As seen in the above results, only tokens with a maximum length of 3 were received.

### `setMinLength()`

This parameter can be adjusted when you want to see only tokens with a certain minimum length.

In [None]:
documentAssembler = DocumentAssembler() \
    .setInputCol("text") \
    .setOutputCol("document")

regexTokenizer = RegexTokenizer() \
    .setInputCols(["document"]) \
    .setOutputCol("regexToken") \
    .setPattern("\\s+|(?=[-:;*__+,$&\\[\\]])|(?<=[-:;*__+,$&\\[\\]])")\
    .setMinLength(5)

pipeline = Pipeline().setStages([
      documentAssembler,
      regexTokenizer
    ])

data = spark.createDataFrame([["1. The investments made reached a value of £4.5Million, gaining __85.6% on DATE**[24/12/2022]."]]).toDF("text")
result = pipeline.fit(data).transform(data)

result.selectExpr("regexToken.result").show(truncate=False)
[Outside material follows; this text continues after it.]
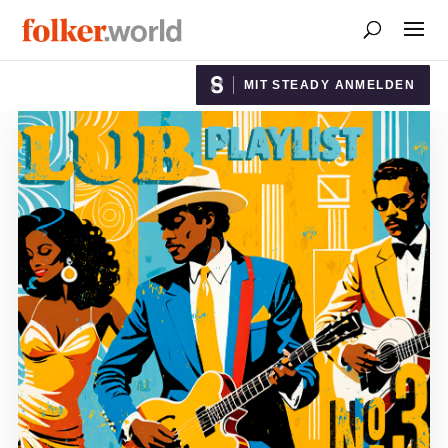
MIT STEADY ANMELDEN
+----------------------------------------------------------------------+
|result                                                                |
+----------------------------------------------------------------------+
|[investments, reached, value, £4.5Million, gaining, 85.6%, 24/12/2022]|
+----------------------------------------------------------------------+



As seen in the above results, only tokens with a minimum length of 5 were received.